Additive manufacturing involves a lot of procedures: designing, pre-processing, manufacturing, and post-processing. Each of these steps breeds an opportunity for the creation of innovative foods. Researchers from the University of Ottawa identified a range of factors and features that would affect the food’s quality, improve control, and speed up printing process and production.
Factors such as changing the printing patterns and ingredients of the initial mix or paste impacts the food’s matrix and microstructures, consequently affecting the food’s texture. The flow of the mix is also fundamental and is a function of how ingredients are controlled and the process conditions.

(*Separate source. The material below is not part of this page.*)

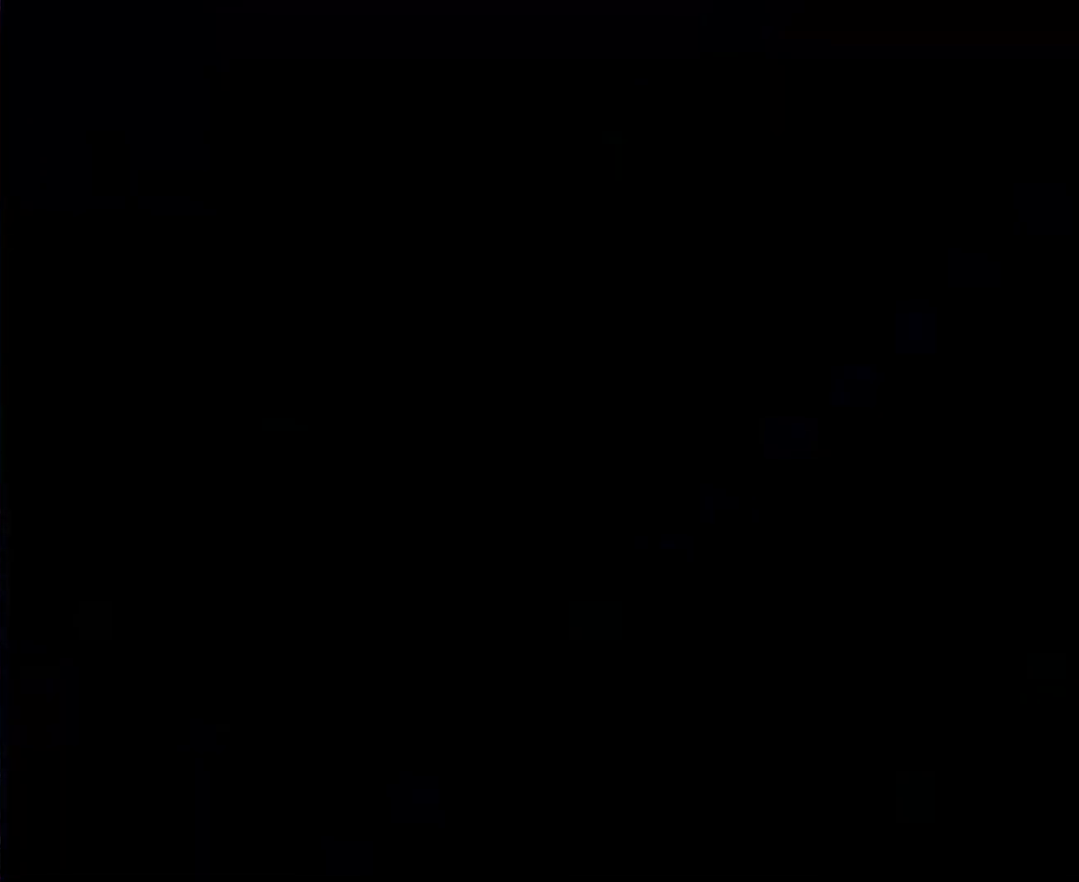
{"buttons": [], "events": []}
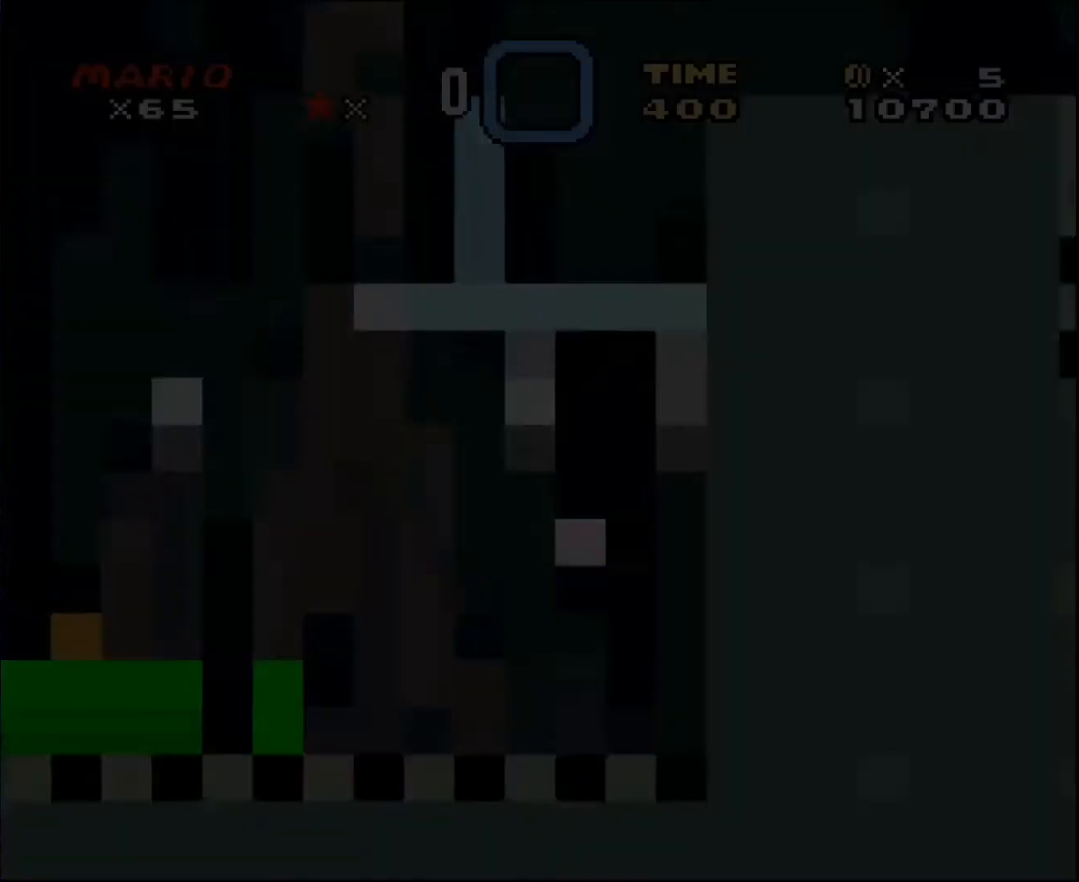
{"buttons": [], "events": []}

According to Pulatsu, one of the research proponents, extrusion-based 3D printing is the most appropriate and practical technique for food. Ensuring a steady, continuous flow is the first step to successful printing, resulting in designing and producing shapes by layering string-like material in a controlled manner.
Other mechanisms include material jetting which uses liquid binders deposited on powder, which leads to the formation of self-supporting layers. Liquid inks that solidify after deposition can also be utilized. Still, for a more efficient processing for the food industry, the establishment of a printing path or a series of computer-controlled movements is crucial, especially that this is often skipped in food applications.
The researchers suggested that future studies should consider the cost-effectiveness of various technologies in terms of build time and toolpath strategies. The quality of edible materials, novel food, and its matrices should be designed in consultation with experts, from food scientists to chefs and engineers to meet current needs.